This International Women’s Day, we’d like to introduce temporary Detective Chief Inspector Marianne Winn.
Working in Counter Terrorism Policing East Midlands, DCI Winn is our Protect and Prepare Lead and Regional Senior Ports Officer. She works to mitigate the impact and manage the consequences of a terrorist attack in the UK, as well as keeping our Ports safe in the East Midlands.
1.Who inspires you?
If I had to name one person, I’d say my Mum had a massive influence on my career, and life. She was my very best friend in the whole world and she died saving my life in a horse riding accident when I was 11. I don’t think you can get much more significant than that really and it obviously has entirely shaped who I am today in a million different ways.
I am so lucky to have so many role models in my life. So many people who have supported me, strode ahead of me clearing a path, and people who have shared their wisdom. I don’t have a single “inspirer” professionally, but I am inspired every day by the people around me. I know that sounds so cheesy but every day I encounter people who make me think, “I need to be more like that.”
Whether its people pushing themselves outside of their comfort zones, accepting challenge with absolute grace, juggling a million different priorities and challenges from life and work and still focussing on others. There are so many colleagues in policing that I have had the privilege to work with who I admire for their work and skill and professionalism and, upon getting to know them, I discover huge personal challenges, commitments, complexities or accomplishments that I would never have imagined, and the combination and their resilience and dedication puts me in absolute awe and inspires me to do better and be better.
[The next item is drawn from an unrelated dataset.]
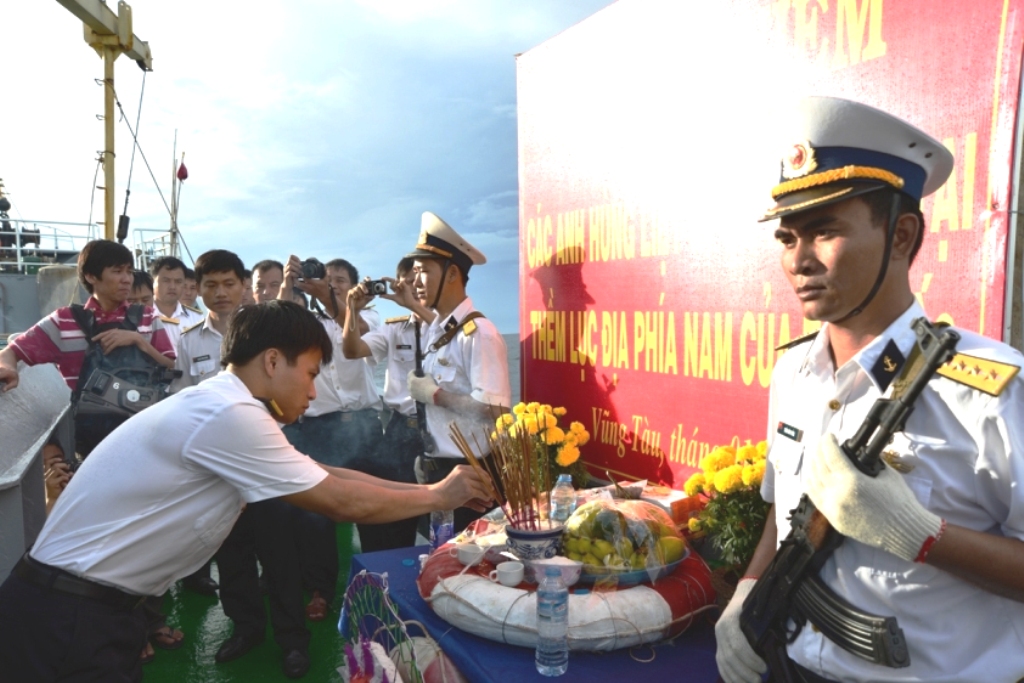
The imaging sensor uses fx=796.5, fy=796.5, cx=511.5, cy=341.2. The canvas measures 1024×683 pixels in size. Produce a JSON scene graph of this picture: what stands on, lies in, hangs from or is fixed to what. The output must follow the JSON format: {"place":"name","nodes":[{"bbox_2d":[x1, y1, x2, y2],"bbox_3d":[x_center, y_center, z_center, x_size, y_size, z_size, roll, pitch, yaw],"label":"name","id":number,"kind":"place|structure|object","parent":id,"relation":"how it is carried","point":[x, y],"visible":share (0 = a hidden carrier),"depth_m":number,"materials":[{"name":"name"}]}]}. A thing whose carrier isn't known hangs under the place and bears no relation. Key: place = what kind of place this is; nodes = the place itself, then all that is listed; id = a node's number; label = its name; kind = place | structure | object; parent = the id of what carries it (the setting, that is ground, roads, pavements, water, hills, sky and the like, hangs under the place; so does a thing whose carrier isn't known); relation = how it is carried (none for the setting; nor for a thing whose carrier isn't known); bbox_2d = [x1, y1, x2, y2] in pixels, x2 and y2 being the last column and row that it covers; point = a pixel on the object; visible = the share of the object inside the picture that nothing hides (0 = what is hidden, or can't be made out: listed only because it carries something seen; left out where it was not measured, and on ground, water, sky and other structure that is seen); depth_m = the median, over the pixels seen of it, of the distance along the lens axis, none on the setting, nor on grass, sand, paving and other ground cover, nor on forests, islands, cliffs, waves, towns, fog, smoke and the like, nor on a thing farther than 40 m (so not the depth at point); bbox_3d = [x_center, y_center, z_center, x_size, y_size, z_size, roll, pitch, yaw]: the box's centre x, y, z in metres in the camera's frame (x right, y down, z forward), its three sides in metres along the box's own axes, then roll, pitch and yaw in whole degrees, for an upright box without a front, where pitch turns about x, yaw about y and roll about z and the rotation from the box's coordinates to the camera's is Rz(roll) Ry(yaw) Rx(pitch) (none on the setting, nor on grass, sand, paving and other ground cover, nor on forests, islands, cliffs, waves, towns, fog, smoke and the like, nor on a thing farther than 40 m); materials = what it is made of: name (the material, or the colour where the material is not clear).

2. Why did you join the police?
I have always had a really passionate view on justice / injustice. At school I was never able to watch someone be mean to someone else without intervening, so I think I wanted to join the police most of my life. I certainly remember telling a career coach that in secondary school!
3. Did you face any challenges when you decided to join?
When I actually made the decision to join the police I’d just done a very expensive post graduate course for a different profession… So my biggest challenge was explaining to my amazingly supportive Dad that that money was down the drain!
I think I’m extremely fortunate that my family dynamic never allowed for challenges based on gender. My brother never held his punches because it was his little sister fighting him rather than his brother, I was never allowed to put up barriers to anything based upon being a girl and so I honestly don’t think I saw them.
That’s not just my great family, despite appearances I’m actually not that old, so when I joined the police it was very different to when my Grandma (pictured) was the Superintendent in charge of what was then the East Midlands Women’s Police Force!
You might not know this, but women were usually given a handbag when they joined the police, as part of their uniform. But I didn’t get a handbag, in fact I remember riding around in a van once and saying something about the infamous bag, and my sergeant at the time laughing because he “just couldn’t picture me as a handbag kind of person.”
4. What do you enjoy most about your role?
What I enjoy most about being a police officer is seeing the difference. Knowing that something I’ve done has made life better, even if just for a little while, for someone.
Whilst this will always include members of the broader public, I also now really enjoy the scope I have to support and develop colleagues and see them achieve. Helping people, in whatever form, is still what motivates me and makes me happy.
5. Along the theme of ‘inspiring inclusion’ this IWD, what can the police do to more of to create, attract and retain a more inclusive workforce?
I think policing is definitely getting better at this but there’s always more to be done.
Policing is, always has been, and will always have to be, a 24/7, 365 job. A large part of it is about doing things that others can’t or don’t want to.
If we can make life better for the person next to us at work, just like we seek to do for the public, we should.
I also think it’s vital to never get complacent. I think for people who have been fortunate, like myself, to have very few negative experiences with colleagues that go beyond personality to who I am, it can be too easy to think, “it’s not like that anymore”, “why would anyone still feel that way?” and almost put the whole thing the wrong way round.
Fundamentally if someone tells you there’s a problem, start by just accepting there’s a problem.
6. If you were to give your younger self one piece of advice, what would it be and why?
I’m not sure I’m sage enough to give my younger self advice! I try to give my current age self advice and I still don’t listen to it and I’m a lot less stubborn now than I used to be…!
I know I need to remember that feedback is a gift when it comes from someone you respect (you don’t have to like them). But also that the real top level actionable, maybe actually worry about it, feedback only comes from people who you respect and who really know and understand you.
Overall though…I think sometimes I’m getting better at accepting, I’m doing ok, so maybe that’s the advice!
7. What do you enjoy doing outside of work?
I love being in the middle of nowhere surrounded by my family (inclusive of 4 legged friends), so when things are tough, a walk when I see no one else, no buildings, no cars, is bliss and just lets me breathe.
I do also very much like to employ a similar tactic on the back of a horse, but this is often at a much greater speed and so slightly less relaxing at the time.